The first half of the books is memoir. If you're a Stephen King fan, it'll be interesting. I think it does a good job of explaining one of the big mysteries of Stephen King's career: why he writes the stuff he does. As far as sheer writing skill, Stephen King is amazing. I think people will be assigned his books to study a century from now. If he chose to write Fantasy, he'd be another Robert Jordan. If he he chose to write straight fiction, he'd be up there with John Irving, nudging Tom Wolfe's chair from just below. But he likes cheesy monsters, dark basements, chills up the spine. But forget all that, when Stephen King is writing about people, he is at his most engrossing and truthful.
The second half, though for me, is the meat of the book. I could go on at length about all the useful stuff in there but I'd practically have to transcribe half the book. Instead, I'll call out one thing that's valuable and one that's misleading, I think.
First the good stuff. One of my real struggles as a writer is knowing what to take out. I'm terrible at cutting my own work. I know no one else can do it, only I know what's important to the plot but I get lost staring at a 174k novel and trying to figure out how to cut out 34k of words I literally sweated out sometimes. King doesn't make it easy but he lit a light. I can see it, it doesn't illuminate everything but it gives me something to work towards. It's all about taking out unnecessary words. Sounds simple, doesn't it? So is his 'magic formula', I think he'd be ok with me sharing it with you here: The magic formula is First Draft - 10% = Second Draft.

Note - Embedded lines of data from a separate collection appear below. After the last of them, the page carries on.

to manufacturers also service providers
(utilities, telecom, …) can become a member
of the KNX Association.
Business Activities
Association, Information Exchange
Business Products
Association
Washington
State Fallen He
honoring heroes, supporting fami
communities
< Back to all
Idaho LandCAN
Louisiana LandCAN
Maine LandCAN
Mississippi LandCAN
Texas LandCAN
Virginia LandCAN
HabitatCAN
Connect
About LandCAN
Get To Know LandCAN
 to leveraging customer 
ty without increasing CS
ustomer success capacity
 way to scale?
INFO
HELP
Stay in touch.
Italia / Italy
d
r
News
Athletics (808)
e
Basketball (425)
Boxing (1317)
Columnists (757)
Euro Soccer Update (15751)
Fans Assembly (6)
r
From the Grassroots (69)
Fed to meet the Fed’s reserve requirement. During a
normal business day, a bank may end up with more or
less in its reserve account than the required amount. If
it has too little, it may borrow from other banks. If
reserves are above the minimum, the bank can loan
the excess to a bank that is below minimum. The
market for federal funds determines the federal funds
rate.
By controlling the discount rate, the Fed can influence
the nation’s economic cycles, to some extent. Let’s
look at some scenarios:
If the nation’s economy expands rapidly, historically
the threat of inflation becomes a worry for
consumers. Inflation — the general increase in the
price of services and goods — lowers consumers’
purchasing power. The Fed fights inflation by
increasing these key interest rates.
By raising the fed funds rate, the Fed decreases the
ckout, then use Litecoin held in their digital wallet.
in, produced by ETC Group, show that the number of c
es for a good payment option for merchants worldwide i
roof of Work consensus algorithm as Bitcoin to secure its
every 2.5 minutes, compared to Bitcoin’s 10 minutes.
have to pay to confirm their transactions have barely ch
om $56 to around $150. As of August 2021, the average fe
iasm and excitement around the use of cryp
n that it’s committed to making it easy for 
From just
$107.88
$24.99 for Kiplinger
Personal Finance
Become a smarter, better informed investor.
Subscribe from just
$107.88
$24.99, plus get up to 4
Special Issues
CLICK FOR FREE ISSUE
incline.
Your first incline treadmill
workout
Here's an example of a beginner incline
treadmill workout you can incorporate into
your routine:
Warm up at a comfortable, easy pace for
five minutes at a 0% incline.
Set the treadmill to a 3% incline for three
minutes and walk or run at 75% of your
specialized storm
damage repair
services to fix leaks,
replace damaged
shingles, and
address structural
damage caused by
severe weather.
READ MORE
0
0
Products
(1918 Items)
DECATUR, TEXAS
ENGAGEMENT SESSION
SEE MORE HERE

Sounds too simple, maybe. And it doesn't tell enough but then it's a magic formula, you have to figure out how the trick works for yourself but King has several great chapters showing how and what he cuts. That's the most valuable thing I learned from this book. Now I just need to find a way to apply it to Angel Odyssey.
That was the sweet, now for the sour. One of the misleading, maybe even destructive pieces of advice is to not outline. He advocates just writing, pure right-brain, id-spewing writing. He doesn't worry about his endings and, I hate to say it, that's a big flaw in his writing. If you've read enough of his books you'll maybe agree with me that Stephen King writes terrible endings. He writes great climaxes but after that...pppffft. Limp. Listen, every writer is different. Let me emphasize that: EVERY WRITER IS DIFFERENT. What works for one won't work for another. That's the agony and art of writing, discovering what works for you. There is a lot of good that comes out of that trance-like writing you get when you're in the zone, when your subconscious comes out, (or your Muse or whatever you want to call it) and the words flow. Yes, yes, a thousand times yes, follow that feeling. Don't break it for anything that doesn't involve blood or fire. But for many writers, structure is important. Knowing your ending is important. Outlining your novel can solve a heck of a lot of plot problems and I speak from experience there.
But that's just me. The book is wonderful, it belongs on your bookshelf. In fact, a 10th anniversary edition was just released. Buy it.
Tonight is IM gaming night, so little work will get done but I am fiddling with some ideas for short stories and my next novel. I just need to start outlining.